Hurricanes are graded on the Saffir-Simpson scale, which ranges from Category 1 (starting at sustained winds of 74 mph, or 119 km/hour winds) to a Category 5 (starting at sustained winds of 157 mph, or 252 km/hour winds). This scale is incomplete, as it is based on wind speed and doesn’t include damage from storm surge or flooding, which are deadlier than wind, Emanuel said.
The increasing probability of strong storms spurred Kossin and his colleague Michael Wehner of Lawrence Berkeley National Laboratory to suggest in February that the Saffir-Simpson scale may need a “Category 6,” which would include storms with winds of more than 192 mph (308 km/h).
The researchers identified five storms that would already qualify for that category: Typhoon Haiyan (2013), Hurricane Patricia (2015), Typhoon Meranti (2016), Typhoon Goni (2020) and Typhoon Surigae (2021). Patricia was the most intense on record and the only one with winds over 200 mph. (The hurricane’s winds reached 215 mph (345 km/h) but weakened to 150 mph (241 km/h) by the time the storm made landfall.)
Wehner and Kossin considered looking at hurricanes in a theoretical “Category 7” with winds over 229 mph (368 km/h). But their calculations showed there is currently a negligible risk of a storm that strong, Wehner told Live Science, so they left the possibility out of their paper.
No one really knows the maximum winds a hurricane could theoretically sustain if water temperatures keep rising, Wehner said. “In these really strong, distinct eyewalls where the winds are moving like crazy, these flows are very unstable,” he said.

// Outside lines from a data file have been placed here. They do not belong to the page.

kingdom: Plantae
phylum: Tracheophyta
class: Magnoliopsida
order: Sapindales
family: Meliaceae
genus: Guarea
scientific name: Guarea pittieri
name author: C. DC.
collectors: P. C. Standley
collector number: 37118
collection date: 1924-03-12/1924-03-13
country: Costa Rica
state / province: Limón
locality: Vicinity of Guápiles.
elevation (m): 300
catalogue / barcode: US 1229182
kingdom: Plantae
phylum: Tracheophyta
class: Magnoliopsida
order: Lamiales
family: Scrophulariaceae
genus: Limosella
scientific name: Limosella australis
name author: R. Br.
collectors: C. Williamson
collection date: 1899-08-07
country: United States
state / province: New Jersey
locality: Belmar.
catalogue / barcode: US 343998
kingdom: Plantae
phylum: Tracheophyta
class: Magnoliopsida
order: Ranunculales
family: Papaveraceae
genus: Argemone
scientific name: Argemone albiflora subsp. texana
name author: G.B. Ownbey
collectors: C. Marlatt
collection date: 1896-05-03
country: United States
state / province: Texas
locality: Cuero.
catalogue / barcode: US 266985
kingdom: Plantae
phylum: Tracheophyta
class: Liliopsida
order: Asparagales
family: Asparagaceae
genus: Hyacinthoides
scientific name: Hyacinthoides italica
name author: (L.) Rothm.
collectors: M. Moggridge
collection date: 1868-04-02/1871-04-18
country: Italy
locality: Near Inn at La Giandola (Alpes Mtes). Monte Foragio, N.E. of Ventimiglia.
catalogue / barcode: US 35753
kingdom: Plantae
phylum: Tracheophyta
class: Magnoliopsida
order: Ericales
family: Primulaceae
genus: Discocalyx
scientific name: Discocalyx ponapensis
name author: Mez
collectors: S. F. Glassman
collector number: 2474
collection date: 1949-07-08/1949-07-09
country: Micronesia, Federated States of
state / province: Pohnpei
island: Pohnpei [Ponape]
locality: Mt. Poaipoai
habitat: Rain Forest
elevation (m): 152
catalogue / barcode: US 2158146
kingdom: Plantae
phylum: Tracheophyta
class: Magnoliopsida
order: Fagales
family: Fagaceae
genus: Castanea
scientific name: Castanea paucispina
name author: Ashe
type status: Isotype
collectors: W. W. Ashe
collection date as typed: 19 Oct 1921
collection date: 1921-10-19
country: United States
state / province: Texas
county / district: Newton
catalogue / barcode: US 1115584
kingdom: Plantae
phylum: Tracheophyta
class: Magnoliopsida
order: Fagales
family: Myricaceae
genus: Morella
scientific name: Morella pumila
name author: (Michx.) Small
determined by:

The exact dynamics of the eyewall aren’t fully understood, Wehner said. Milton’s weakening came after an eyewall replacement, which happens when a new band of thunderstorms forms around the storm’s eye, choking off the moisture to the original eyewall. The shift deconcentrated Milton’s energy, increasing the overall size of the storm but also diminishing its peak winds. It may be that, at extreme wind speeds, these storm-weakening phenomena become inevitable, but that isn’t well understood, Wehner said.
“Say we’re in a 4-degree warmer world, which is almost unthinkable, where the maximum possible intensity is well above 192 mph,” he said. “Could these storms actually sustain themselves? I don’t think we know.”